William Calley, the former Army lieutenant convicted on 22 counts of murder in the infamous My Lai Massacre in Vietnam, publicly apologized for the first time this week while speaking in Columbus.
“There is not a day that goes by that I do not feel remorse for what happened that day in My Lai,” Calley told members of the Kiwanis Club of Greater Columbus on Wednesday. His voice started to break when he added, “I feel remorse for the Vietnamese who were killed, for their families, for the American soldiers involved and their families. I am very sorry.”
In March 1968, U.S. soldiers gunned down hundreds of civilians in the Vietnamese hamlet of My Lai. The Army at first denied, then downplayed the event, saying most of the dead were Vietcong. But in November 1969, journalist Seymour Hersh revealed what really happened and Calley was court martialed and convicted of murder.
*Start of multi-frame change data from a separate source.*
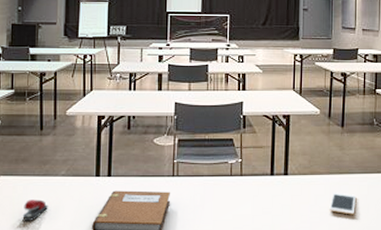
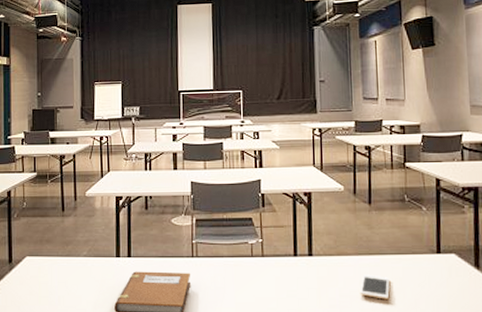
stapler: present [22,199,48,221] -> none [48,280,72,301]

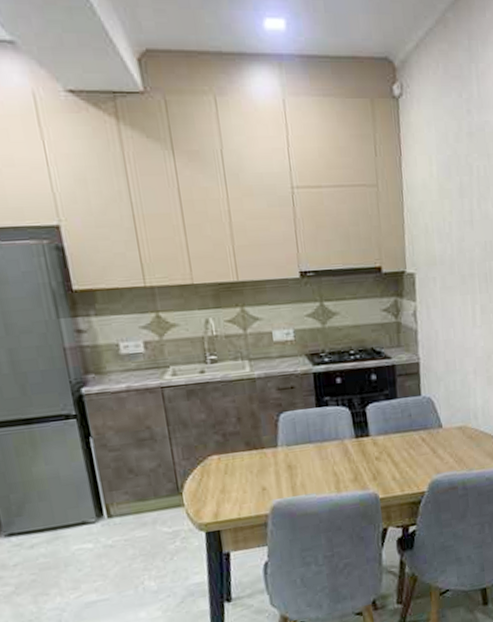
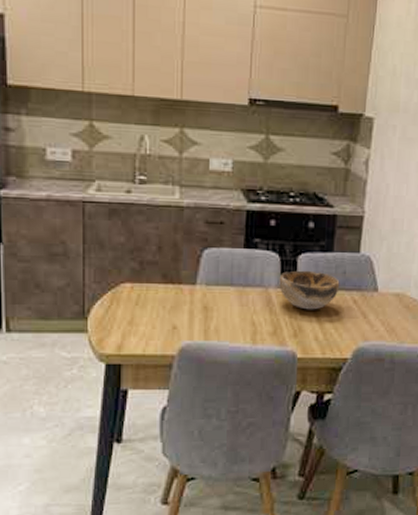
decorative bowl: none [352,418,408,454] -> present [279,270,340,310]

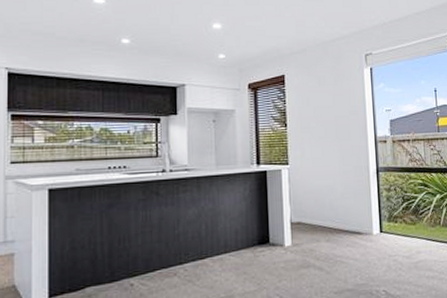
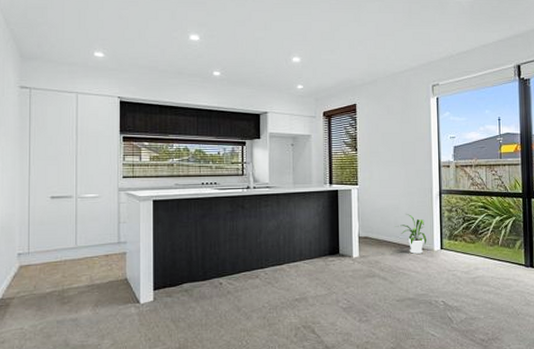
house plant: none [330,195,365,239] -> present [394,214,427,254]

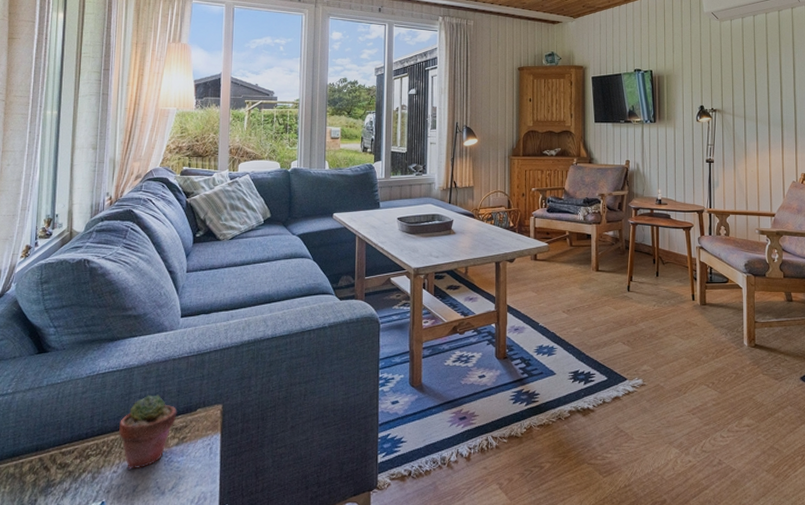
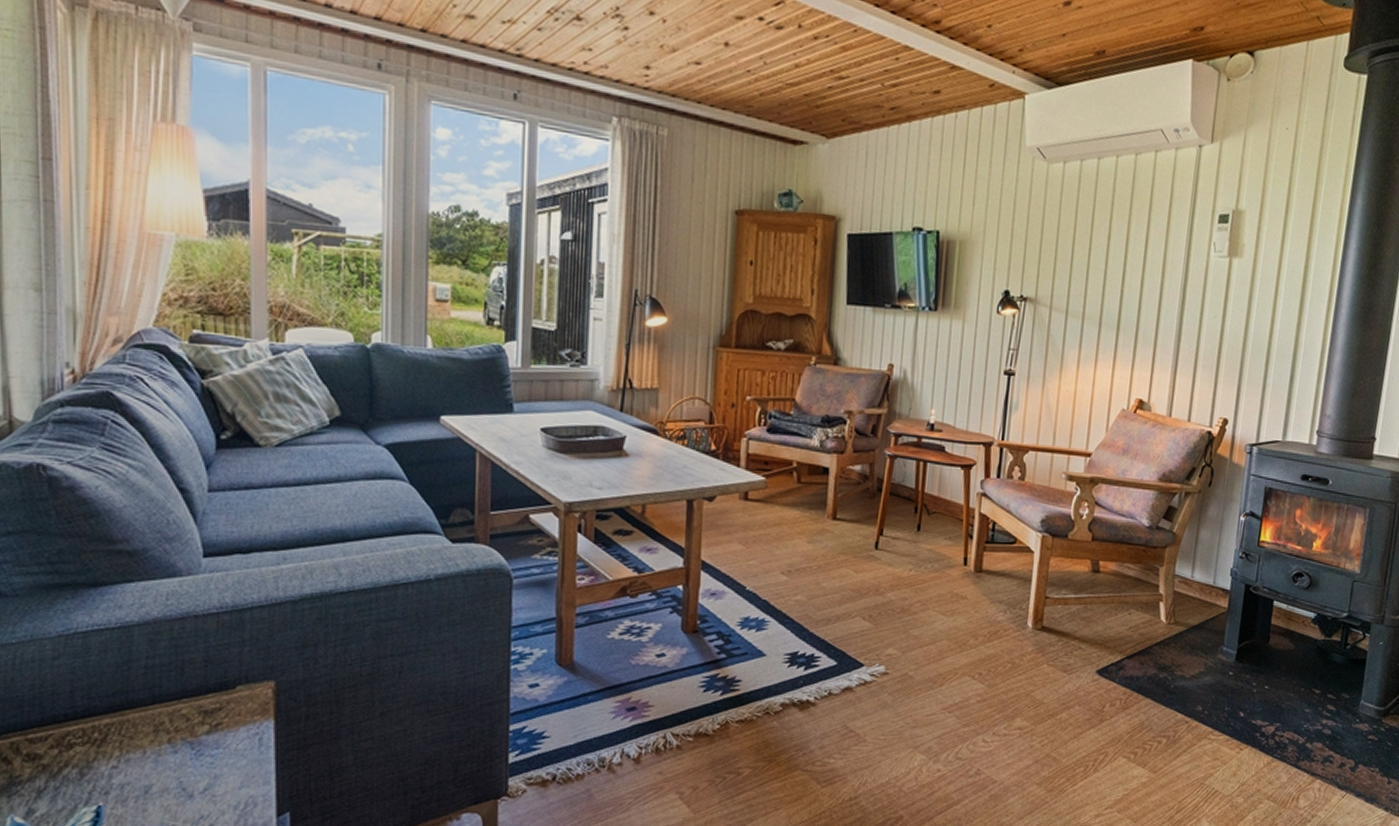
potted succulent: present [119,395,177,470] -> none [116,664,206,765]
Calley had long refused to grant interviews about what happened, but on Wednesday he spoke at a Columbus Kiwanis meeting. He made only a brief statement, but agreed to take questions from the audience.
He did not deny what had happened that day, but did repeatedly make the point — which he has made before — that he was following orders.
Calley explained he had been ordered to take out My Lai, adding that he had intelligence that the village was fortified and would be “hot” when he went in. He also said the area was submitted to an artillery barrage and helicopter fire before his troops went in. It turned out that it was not hot and there was no armed resistance. But he had been told, he said, that if he left anyone behind, his troops could be trapped and caught in a crossfire.
Asked about American casualties, Calley said there were two injuries, but neither was the result of enemy fire, adding, “They didn’t have time.”
When asked if obeying an unlawful order was not itself an unlawful act, he said, “I believe that is true. If you are asking why I did not stand up to them when I was given the orders, I will have to say that I was a second lieutenant getting orders from my commander and I followed them — foolishly, I guess.” Calley then said that was not an excuse; it was just what happened.
RTFA. A day in infamy that most of the literate world knows about and will always associate with American foreign policy.
If you’re an American, a young American, you probably don’t know about it.